I realized I didn’t want to be a musician—I wanted to have been a musician. I wanted the identity without the journey. Once I admitted this to myself, I could stop feeling like a failure for not pursuing a dream I didn’t actually want.
Your Life’s Fingerprint
What’s fascinating about our preferred struggles is how unique they are to each of us. Some people find joy in the pain of physical exertion but can’t stand emotional conflict. Others can handle criticism with ease but find financial risk unbearable.
These preferences aren’t random—they’re shaped by our temperament, our experiences, our values. They’re as distinctive as our fingerprints.
When you understand what struggles feel meaningful to you—what pain gives you purpose rather than just suffering—you gain extraordinary clarity about how to live.
The achievement-oriented person who’s been trying to force themselves into a social job will always feel drained. The affiliation-seeker who’s chosen a solitary career will always feel empty. The power-oriented individual stuck in a role with no autonomy will always feel frustrated.
The Question That Changes Everything
So here it is, the question that can reorient your entire life:
“What pain do I want in my life? What am I willing to struggle for?”
Answer that, and you’ll know what to pursue. You’ll know what to say yes to and what to decline. You’ll know when to persist through difficulty and when to walk away from something that isn’t for you.
Because ultimately, who you are is defined by what you’re willing to struggle for. People who get in shape are those who find meaning in the pain of exercise.
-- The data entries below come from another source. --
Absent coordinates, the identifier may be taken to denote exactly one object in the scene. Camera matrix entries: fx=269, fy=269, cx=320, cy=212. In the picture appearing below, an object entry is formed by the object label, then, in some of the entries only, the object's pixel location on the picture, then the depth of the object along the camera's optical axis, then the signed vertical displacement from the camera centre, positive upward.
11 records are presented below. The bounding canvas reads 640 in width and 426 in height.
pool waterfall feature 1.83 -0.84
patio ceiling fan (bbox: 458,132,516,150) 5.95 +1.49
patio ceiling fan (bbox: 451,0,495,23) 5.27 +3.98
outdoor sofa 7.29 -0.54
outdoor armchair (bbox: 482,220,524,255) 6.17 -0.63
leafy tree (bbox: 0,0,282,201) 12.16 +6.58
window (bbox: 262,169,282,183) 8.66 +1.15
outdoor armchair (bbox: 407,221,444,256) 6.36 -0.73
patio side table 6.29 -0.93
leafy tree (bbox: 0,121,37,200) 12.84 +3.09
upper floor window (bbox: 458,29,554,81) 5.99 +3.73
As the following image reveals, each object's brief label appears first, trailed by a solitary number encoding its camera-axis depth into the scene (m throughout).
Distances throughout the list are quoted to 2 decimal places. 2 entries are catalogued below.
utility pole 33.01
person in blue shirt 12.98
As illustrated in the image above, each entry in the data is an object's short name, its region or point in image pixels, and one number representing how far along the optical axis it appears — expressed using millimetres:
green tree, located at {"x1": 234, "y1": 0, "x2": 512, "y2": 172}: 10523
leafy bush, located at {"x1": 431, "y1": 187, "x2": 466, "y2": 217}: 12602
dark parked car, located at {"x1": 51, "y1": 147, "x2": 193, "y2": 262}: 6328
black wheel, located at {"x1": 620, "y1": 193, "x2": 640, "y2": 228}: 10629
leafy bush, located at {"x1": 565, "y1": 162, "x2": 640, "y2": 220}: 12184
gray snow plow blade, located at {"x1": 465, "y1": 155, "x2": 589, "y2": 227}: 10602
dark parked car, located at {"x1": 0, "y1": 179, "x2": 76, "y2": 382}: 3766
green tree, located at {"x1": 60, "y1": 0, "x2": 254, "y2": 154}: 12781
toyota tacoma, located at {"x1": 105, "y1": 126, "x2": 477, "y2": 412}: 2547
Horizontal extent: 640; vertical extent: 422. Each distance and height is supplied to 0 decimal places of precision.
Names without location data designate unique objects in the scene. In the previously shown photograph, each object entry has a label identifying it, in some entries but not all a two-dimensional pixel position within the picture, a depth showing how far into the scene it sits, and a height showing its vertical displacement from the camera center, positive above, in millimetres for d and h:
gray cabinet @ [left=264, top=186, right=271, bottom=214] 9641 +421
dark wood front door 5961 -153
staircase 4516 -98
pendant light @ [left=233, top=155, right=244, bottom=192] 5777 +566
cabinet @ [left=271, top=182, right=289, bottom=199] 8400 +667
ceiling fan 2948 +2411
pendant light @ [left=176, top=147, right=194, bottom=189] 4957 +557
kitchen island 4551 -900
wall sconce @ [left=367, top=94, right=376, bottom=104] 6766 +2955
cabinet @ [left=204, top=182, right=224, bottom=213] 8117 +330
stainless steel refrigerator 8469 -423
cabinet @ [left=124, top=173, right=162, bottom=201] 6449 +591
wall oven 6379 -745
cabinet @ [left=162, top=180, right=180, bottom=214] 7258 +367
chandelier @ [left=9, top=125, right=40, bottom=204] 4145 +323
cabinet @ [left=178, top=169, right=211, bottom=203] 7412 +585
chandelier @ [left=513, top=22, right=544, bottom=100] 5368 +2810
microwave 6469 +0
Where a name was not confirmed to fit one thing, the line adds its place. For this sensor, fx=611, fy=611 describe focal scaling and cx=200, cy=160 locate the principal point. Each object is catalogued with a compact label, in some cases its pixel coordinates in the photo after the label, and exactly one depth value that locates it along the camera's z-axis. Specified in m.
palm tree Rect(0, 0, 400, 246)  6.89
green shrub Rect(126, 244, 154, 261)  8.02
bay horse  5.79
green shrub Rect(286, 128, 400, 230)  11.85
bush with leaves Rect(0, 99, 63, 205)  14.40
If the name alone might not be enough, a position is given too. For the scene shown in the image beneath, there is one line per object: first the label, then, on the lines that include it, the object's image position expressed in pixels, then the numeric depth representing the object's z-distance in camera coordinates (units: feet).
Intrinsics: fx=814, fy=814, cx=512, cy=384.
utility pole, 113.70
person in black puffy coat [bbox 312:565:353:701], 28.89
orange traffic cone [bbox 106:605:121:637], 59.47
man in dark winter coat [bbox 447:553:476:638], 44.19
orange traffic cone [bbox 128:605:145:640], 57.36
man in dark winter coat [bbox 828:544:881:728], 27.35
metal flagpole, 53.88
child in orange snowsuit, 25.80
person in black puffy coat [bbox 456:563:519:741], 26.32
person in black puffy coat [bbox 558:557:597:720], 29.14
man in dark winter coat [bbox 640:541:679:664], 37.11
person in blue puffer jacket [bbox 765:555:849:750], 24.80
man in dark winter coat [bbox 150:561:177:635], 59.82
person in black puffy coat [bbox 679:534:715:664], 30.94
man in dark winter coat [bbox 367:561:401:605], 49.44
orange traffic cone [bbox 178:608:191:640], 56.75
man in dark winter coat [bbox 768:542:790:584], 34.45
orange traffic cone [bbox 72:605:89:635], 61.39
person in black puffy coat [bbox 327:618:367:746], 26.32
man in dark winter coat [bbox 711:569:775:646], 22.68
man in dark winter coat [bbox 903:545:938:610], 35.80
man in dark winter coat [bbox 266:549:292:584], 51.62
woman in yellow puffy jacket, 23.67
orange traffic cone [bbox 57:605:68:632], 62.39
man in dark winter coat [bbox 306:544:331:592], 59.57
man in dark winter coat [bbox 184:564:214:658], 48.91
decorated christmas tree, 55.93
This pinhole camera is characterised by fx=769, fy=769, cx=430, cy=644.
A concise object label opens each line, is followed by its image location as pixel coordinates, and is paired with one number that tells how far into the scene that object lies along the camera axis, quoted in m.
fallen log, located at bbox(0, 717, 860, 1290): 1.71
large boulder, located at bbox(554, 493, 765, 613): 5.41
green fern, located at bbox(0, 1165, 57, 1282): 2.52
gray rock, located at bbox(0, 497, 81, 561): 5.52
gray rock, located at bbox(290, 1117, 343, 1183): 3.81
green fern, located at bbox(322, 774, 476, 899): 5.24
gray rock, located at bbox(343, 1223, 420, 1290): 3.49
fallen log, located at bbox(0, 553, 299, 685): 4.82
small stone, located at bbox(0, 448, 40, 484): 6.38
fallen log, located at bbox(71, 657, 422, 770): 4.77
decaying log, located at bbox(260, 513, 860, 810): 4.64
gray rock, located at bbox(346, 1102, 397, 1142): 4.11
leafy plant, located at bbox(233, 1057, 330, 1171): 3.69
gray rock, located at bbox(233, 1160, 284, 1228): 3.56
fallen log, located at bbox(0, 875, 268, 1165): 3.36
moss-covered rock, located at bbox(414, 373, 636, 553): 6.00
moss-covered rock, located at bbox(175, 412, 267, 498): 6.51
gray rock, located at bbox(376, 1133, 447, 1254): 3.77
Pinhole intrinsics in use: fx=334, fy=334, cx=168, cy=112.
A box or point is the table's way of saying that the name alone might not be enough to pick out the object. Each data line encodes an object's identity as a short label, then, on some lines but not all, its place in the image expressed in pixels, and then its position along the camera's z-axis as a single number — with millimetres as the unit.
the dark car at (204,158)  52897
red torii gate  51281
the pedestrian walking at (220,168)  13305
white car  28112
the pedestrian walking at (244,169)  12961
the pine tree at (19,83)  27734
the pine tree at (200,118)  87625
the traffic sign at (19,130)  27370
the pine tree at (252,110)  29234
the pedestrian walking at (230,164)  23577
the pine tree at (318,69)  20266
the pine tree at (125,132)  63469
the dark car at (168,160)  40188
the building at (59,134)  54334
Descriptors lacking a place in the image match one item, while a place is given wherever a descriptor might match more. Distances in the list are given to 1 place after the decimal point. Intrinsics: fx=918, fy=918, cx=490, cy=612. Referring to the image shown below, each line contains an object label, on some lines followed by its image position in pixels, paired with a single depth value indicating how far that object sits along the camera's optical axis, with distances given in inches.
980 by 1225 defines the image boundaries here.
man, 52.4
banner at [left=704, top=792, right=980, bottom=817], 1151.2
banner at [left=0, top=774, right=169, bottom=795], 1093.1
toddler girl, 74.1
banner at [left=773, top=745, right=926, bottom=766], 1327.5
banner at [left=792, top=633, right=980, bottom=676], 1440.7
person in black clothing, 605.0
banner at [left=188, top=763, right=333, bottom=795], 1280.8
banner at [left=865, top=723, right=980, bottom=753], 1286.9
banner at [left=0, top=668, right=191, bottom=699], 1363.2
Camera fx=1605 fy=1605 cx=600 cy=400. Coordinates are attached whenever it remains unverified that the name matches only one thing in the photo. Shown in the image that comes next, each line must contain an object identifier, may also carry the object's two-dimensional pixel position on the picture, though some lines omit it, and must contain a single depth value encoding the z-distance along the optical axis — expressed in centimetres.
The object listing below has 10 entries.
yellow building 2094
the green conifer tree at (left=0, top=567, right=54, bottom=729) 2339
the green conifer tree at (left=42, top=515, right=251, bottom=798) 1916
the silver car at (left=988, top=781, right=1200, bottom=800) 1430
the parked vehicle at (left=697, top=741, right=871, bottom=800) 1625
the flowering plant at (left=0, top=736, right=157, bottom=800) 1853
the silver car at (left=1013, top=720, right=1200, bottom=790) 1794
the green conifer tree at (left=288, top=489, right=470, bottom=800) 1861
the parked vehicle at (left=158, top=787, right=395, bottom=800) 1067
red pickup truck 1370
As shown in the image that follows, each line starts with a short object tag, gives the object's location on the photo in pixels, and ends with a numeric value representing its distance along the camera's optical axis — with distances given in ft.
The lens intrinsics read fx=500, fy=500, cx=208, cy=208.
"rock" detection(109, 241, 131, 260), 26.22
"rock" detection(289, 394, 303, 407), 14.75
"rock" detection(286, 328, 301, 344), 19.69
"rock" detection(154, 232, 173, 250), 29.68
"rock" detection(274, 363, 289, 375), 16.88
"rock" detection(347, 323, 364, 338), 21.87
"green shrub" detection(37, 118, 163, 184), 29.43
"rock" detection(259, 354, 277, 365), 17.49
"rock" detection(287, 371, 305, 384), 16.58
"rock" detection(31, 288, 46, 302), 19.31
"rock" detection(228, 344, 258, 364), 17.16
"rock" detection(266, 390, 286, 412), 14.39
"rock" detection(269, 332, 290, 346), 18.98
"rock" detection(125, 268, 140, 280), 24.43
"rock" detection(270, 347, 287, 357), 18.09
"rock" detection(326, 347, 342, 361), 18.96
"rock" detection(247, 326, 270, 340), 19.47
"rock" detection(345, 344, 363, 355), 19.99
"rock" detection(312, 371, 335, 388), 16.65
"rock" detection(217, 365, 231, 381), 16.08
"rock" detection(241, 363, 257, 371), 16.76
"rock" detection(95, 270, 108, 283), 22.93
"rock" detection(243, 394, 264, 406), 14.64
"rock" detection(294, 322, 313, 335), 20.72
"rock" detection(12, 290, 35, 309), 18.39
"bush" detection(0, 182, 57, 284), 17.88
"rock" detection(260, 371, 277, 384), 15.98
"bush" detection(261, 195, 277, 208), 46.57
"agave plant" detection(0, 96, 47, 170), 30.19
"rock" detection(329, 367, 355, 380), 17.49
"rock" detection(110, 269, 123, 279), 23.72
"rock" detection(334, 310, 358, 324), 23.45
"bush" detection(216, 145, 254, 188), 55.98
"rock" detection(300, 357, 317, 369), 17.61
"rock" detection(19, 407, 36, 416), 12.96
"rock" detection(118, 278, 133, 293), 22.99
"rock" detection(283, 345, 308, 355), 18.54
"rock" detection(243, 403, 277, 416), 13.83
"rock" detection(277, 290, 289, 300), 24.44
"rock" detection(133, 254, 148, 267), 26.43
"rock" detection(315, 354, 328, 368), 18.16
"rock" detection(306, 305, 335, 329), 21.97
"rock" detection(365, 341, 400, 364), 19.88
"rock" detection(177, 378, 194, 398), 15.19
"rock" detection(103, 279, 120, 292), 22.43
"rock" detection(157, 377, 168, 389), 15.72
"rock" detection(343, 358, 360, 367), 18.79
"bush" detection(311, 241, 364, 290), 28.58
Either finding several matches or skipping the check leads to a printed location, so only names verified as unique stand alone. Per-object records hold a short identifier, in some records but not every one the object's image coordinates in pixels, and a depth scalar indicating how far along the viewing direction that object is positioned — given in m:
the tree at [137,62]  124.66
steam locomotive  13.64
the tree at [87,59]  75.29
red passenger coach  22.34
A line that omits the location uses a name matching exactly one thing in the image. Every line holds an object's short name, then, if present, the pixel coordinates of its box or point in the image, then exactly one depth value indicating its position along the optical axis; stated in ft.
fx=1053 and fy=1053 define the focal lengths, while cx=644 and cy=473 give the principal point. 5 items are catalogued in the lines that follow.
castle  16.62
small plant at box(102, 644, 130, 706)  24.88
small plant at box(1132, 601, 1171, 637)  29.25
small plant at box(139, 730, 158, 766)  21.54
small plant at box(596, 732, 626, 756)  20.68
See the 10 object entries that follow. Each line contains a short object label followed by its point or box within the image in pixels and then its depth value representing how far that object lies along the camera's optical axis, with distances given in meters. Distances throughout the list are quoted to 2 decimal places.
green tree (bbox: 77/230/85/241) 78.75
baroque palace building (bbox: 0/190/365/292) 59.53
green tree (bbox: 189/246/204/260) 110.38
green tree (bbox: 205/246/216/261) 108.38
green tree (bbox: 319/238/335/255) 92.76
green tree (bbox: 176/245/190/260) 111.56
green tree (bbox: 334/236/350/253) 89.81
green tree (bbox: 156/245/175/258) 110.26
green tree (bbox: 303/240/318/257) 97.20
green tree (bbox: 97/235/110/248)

People who build successful businesses are those who find purpose in the stress of risk and uncertainty. People who build deep relationships are those who find value in the discomfort of vulnerability.
The struggles you choose become your path. The path becomes your life. And somewhere along that path, you’ll find what you’re looking for—not because you achieved your goal, but because you became the kind of person who could achieve it.
And that, paradoxically, is when you’ll realize that the struggle itself was the point all along.